### WHAT THE EXERCISE ASKS
Copy these lines from the records without changing anything.

[Collected data]
━━━━━━━━━━

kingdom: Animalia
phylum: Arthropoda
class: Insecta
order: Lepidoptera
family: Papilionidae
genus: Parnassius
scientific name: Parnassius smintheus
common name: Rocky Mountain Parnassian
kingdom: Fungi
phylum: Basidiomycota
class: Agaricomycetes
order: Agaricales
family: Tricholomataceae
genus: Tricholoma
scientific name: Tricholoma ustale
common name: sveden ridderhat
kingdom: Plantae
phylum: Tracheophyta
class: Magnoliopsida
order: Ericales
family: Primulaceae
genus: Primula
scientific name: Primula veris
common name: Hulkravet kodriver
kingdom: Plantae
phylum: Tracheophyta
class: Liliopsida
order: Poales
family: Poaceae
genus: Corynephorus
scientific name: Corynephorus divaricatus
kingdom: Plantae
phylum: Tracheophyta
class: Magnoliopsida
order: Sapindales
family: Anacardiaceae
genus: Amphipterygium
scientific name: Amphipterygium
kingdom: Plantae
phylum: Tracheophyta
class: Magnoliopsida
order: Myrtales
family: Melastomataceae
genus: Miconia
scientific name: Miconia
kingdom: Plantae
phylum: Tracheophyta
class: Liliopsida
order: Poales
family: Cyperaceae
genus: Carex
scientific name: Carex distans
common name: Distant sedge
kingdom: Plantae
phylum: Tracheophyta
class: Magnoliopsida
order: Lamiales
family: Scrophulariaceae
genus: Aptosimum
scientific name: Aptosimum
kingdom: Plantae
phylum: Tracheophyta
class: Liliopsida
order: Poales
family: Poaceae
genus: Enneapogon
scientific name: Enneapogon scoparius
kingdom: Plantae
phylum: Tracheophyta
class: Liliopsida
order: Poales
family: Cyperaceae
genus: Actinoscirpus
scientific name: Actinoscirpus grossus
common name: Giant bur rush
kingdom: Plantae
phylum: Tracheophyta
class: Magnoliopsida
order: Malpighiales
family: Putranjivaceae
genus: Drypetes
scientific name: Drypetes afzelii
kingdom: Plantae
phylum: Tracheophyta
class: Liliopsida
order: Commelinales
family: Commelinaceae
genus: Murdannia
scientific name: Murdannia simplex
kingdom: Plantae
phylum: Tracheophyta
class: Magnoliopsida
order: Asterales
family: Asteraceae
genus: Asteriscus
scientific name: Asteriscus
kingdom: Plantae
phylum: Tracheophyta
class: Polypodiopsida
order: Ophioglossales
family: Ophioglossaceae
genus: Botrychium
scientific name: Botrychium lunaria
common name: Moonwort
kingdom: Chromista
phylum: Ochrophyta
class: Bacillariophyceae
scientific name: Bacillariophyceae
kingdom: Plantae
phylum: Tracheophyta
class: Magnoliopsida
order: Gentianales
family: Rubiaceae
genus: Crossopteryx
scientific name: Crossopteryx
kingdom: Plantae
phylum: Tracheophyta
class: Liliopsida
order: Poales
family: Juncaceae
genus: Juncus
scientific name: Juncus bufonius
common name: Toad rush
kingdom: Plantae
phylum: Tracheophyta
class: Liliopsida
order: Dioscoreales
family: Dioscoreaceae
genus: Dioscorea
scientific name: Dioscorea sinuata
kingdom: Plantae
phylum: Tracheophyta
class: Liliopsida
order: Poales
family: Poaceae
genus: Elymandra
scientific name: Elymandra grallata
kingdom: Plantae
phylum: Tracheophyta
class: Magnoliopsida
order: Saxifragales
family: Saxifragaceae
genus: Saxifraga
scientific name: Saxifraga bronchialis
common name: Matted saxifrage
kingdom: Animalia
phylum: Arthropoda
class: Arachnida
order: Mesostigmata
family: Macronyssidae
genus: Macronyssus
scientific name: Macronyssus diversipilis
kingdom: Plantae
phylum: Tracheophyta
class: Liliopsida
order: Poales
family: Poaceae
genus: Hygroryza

━━━━━━━━━━

### COMPLETE OUTPUT
kingdom: Animalia
phylum: Arthropoda
class: Insecta
order: Lepidoptera
family: Papilionidae
genus: Parnassius
scientific name: Parnassius smintheus
common name: Rocky Mountain Parnassian
kingdom: Fungi
phylum: Basidiomycota
class: Agaricomycetes
order: Agaricales
family: Tricholomataceae
genus: Tricholoma
scientific name: Tricholoma ustale
common name: sveden ridderhat
kingdom: Plantae
phylum: Tracheophyta
class: Magnoliopsida
order: Ericales
family: Primulaceae
genus: Primula
scientific name: Primula veris
common name: Hulkravet kodriver
kingdom: Plantae
phylum: Tracheophyta
class: Liliopsida
order: Poales
family: Poaceae
genus: Corynephorus
scientific name: Corynephorus divaricatus
kingdom: Plantae
phylum: Tracheophyta
class: Magnoliopsida
order: Sapindales
family: Anacardiaceae
genus: Amphipterygium
scientific name: Amphipterygium
kingdom: Plantae
phylum: Tracheophyta
class: Magnoliopsida
order: Myrtales
family: Melastomataceae
genus: Miconia
scientific name: Miconia
kingdom: Plantae
phylum: Tracheophyta
class: Liliopsida
order: Poales
family: Cyperaceae
genus: Carex
scientific name: Carex distans
common name: Distant sedge
kingdom: Plantae
phylum: Tracheophyta
class: Magnoliopsida
order: Lamiales
family: Scrophulariaceae
genus: Aptosimum
scientific name: Aptosimum
kingdom: Plantae
phylum: Tracheophyta
class: Liliopsida
order: Poales
family: Poaceae
genus: Enneapogon
scientific name: Enneapogon scoparius
kingdom: Plantae
phylum: Tracheophyta
class: Liliopsida
order: Poales
family: Cyperaceae
genus: Actinoscirpus
scientific name: Actinoscirpus grossus
common name: Giant bur rush
kingdom: Plantae
phylum: Tracheophyta
class: Magnoliopsida
order: Malpighiales
family: Putranjivaceae
genus: Drypetes
scientific name: Drypetes afzelii
kingdom: Plantae
phylum: Tracheophyta
class: Liliopsida
order: Commelinales
family: Commelinaceae
genus: Murdannia
scientific name: Murdannia simplex
kingdom: Plantae
phylum: Tracheophyta
class: Magnoliopsida
order: Asterales
family: Asteraceae
genus: Asteriscus
scientific name: Asteriscus
kingdom: Plantae
phylum: Tracheophyta
class: Polypodiopsida
order: Ophioglossales
family: Ophioglossaceae
genus: Botrychium
scientific name: Botrychium lunaria
common name: Moonwort
kingdom: Chromista
phylum: Ochrophyta
class: Bacillariophyceae
scientific name: Bacillariophyceae
kingdom: Plantae
phylum: Tracheophyta
class: Magnoliopsida
order: Gentianales
family: Rubiaceae
genus: Crossopteryx
scientific name: Crossopteryx
kingdom: Plantae
phylum: Tracheophyta
class: Liliopsida
order: Poales
family: Juncaceae
genus: Juncus
scientific name: Juncus bufonius
common name: Toad rush
kingdom: Plantae
phylum: Tracheophyta
class: Liliopsida
order: Dioscoreales
family: Dioscoreaceae
genus: Dioscorea
scientific name: Dioscorea sinuata
kingdom: Plantae
phylum: Tracheophyta
class: Liliopsida
order: Poales
family: Poaceae
genus: Elymandra
scientific name: Elymandra grallata
kingdom: Plantae
phylum: Tracheophyta
class: Magnoliopsida
order: Saxifragales
family: Saxifragaceae
genus: Saxifraga
scientific name: Saxifraga bronchialis
common name: Matted saxifrage
kingdom: Animalia
phylum: Arthropoda
class: Arachnida
order: Mesostigmata
family: Macronyssidae
genus: Macronyssus
scientific name: Macronyssus diversipilis
kingdom: Plantae
phylum: Tracheophyta
class: Liliopsida
order: Poales
family: Poaceae
genus: Hygroryza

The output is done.